Speak For Yourself is platform for artists and musicians to discuss what inspires and influences their work. Texan Craig Clouse is the force behind the furious, original energy of London-based bands Shit And Shine and Todd, both of whom release records on the noisy Riot Season label. Only a limited number of CDS are pressed for each release, and they invariably sell out. Their music has reviewers grasping for wild, abstract similes to express their bemused praise. Meanwhile, the groups’ live shows consist of anywhere between five and 20 drummers on stage, all thrashing out the same beat. It’s the kind of music that totally body-swerves the intellect to commune directly with the gut, the bowels and the id. They make My Bloody Valentine sound like Bon Iver. Clouse rarely gives interviews, so we’re mighty chuffed to have him speak for himself. As told to William McBride.
Critical Praise: People love us. People hate us.
Todd vs. Shit & Shine: Todd is the rock band. Shit and Shine is the fuck-all-y’all band.
Why do you records sell out? We don’t make a million crappy records and try to shove them in as many faces as possible. We make quality records in small amounts. Once they’re gone we move on.
Live: A noise opera with a wall of orange amps, blue-faced bunnies and a load of drummers, half of whom don’t really understand what they’re getting themselves into (sometimes we recruit local drummers when we tout) and who, after a while, obviously don’t want to be there but are too embarrassed, or stubborn, to quit drumming until the others do. Especially the German drummers: “I vill nevva play vis shit and shine again!” A guest drummer in Prague couldn’t quite understand our directions for the song and didn’t know when to start, so sat behind his kit not playing, waiting for some kind of sign. We finished the show and he started crying, he was so upset he didn’t get to play. Then playing with Sunn O))) and Earth in a massive hall in Berlin. Later, seeing the Sunn O))) guys bump into things trying to find their way to the stage through the thick fog from their smoke machines.
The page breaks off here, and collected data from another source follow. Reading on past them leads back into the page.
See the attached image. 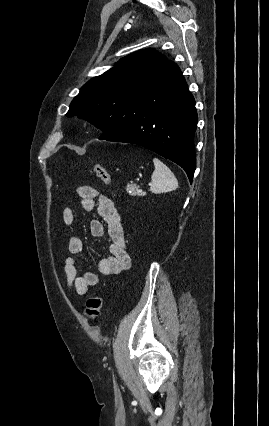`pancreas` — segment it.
I'll return each mask as SVG.
<instances>
[{"mask_svg":"<svg viewBox=\"0 0 269 426\" xmlns=\"http://www.w3.org/2000/svg\"><path fill=\"white\" fill-rule=\"evenodd\" d=\"M126 191L131 195V196H143L144 193L139 192L138 187L135 184H130L126 186Z\"/></svg>","mask_w":269,"mask_h":426,"instance_id":"pancreas-1","label":"pancreas"}]
</instances>
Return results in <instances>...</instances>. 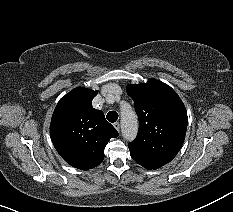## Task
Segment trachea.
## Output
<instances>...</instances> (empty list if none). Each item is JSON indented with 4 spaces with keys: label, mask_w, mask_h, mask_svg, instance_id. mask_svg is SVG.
I'll list each match as a JSON object with an SVG mask.
<instances>
[{
    "label": "trachea",
    "mask_w": 233,
    "mask_h": 212,
    "mask_svg": "<svg viewBox=\"0 0 233 212\" xmlns=\"http://www.w3.org/2000/svg\"><path fill=\"white\" fill-rule=\"evenodd\" d=\"M106 118L109 122L114 123L118 119V113L115 111H110L108 112Z\"/></svg>",
    "instance_id": "obj_1"
}]
</instances>
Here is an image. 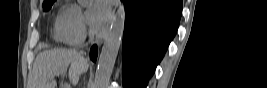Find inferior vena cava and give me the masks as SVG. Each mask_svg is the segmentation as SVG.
<instances>
[{
	"label": "inferior vena cava",
	"mask_w": 267,
	"mask_h": 88,
	"mask_svg": "<svg viewBox=\"0 0 267 88\" xmlns=\"http://www.w3.org/2000/svg\"><path fill=\"white\" fill-rule=\"evenodd\" d=\"M79 57L82 58V59H84V57H83V51H81V52L79 53Z\"/></svg>",
	"instance_id": "1"
}]
</instances>
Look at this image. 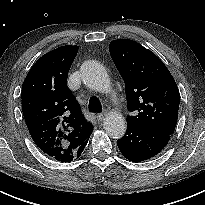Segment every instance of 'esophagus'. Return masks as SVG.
Wrapping results in <instances>:
<instances>
[{
  "mask_svg": "<svg viewBox=\"0 0 205 205\" xmlns=\"http://www.w3.org/2000/svg\"><path fill=\"white\" fill-rule=\"evenodd\" d=\"M106 114H107L106 111H104V112H102V113H98V114L96 115L97 120H98V121H102V120L105 118Z\"/></svg>",
  "mask_w": 205,
  "mask_h": 205,
  "instance_id": "obj_1",
  "label": "esophagus"
}]
</instances>
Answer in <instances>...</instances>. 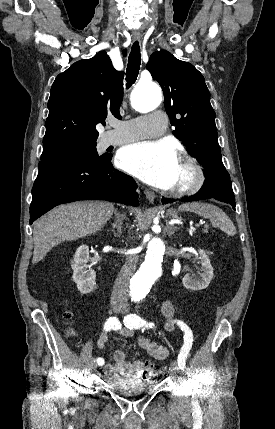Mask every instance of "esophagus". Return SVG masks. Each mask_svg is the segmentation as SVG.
<instances>
[{
	"label": "esophagus",
	"instance_id": "esophagus-1",
	"mask_svg": "<svg viewBox=\"0 0 275 429\" xmlns=\"http://www.w3.org/2000/svg\"><path fill=\"white\" fill-rule=\"evenodd\" d=\"M132 40L133 41H138V40H140V36L139 35H134V36H132ZM144 193H145V196H146L147 200L149 202L153 203L154 199H155V193L152 192V191H149V190H145Z\"/></svg>",
	"mask_w": 275,
	"mask_h": 429
}]
</instances>
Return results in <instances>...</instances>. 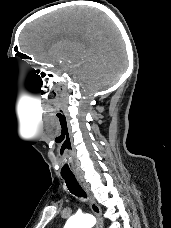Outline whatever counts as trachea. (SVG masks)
I'll use <instances>...</instances> for the list:
<instances>
[{"label": "trachea", "instance_id": "trachea-1", "mask_svg": "<svg viewBox=\"0 0 171 228\" xmlns=\"http://www.w3.org/2000/svg\"><path fill=\"white\" fill-rule=\"evenodd\" d=\"M63 179L66 182V185L69 189V191L77 196V197H83L86 198V193L84 192V190L81 188V186L79 185L78 181L76 180L75 176H63Z\"/></svg>", "mask_w": 171, "mask_h": 228}]
</instances>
Radio edit: Rob da Bank tried it with us and failed miserably. Fucking donut.
MySpace: It’s all metal bands and their three-foot long comments, with a picture of a raven coming out of a skull in front of a foggy, broken-down church. Or it’s those bands who sent out the, “Hey there, we’re an Estonian dark ambient techno prog folk band. Please check out our music and let us know what you think!” Or the totally odd, pale-looking, Thai girls who frame pictures of themselves with roses and unicorns and say things like, “Have a very beautiful day, thanks for your friendship.” What is going on there? It’s fucking creepy; deeply fucking creepy.
Fans: Mainly nervous, quiet, English guys with peach-fuzz beards and black metal t-shirts, or shiny-faced German guys who have Tori Amos and Billy Joel posters and hundreds of photocopies of the cast from Scrubs tacked up all over their tiny flat. Then there are skittish American college girls with sweaty foreheads who lock you into eye contact and want to talk about their ex-boyfriend who plays bass. It’s generally the lonely, the deferential and the dispossessed, or vapid, hollow-eyed vixens looking for a free ride.
Lightning Bolt: Black pus.
Sissy Spacek: Greatest band we’ve seen in a very long time; totally amazing.
Three Days of Struggle: The best festival on the planet. CODA LUNGA!!!!
Nico Vascellari: Makes a great plate of pasta and has a really hot girlfriend.
Who do you listen? A donkey and a beagle on a seesaw, and Frankie when she needs a pee.
London: Full of shitehawks.
Texas: Texas Tommy double dog: two foot-long hot dogs on one bun, smothered in squeezy cheese and chilli.
South By Southwest: A total nightmare.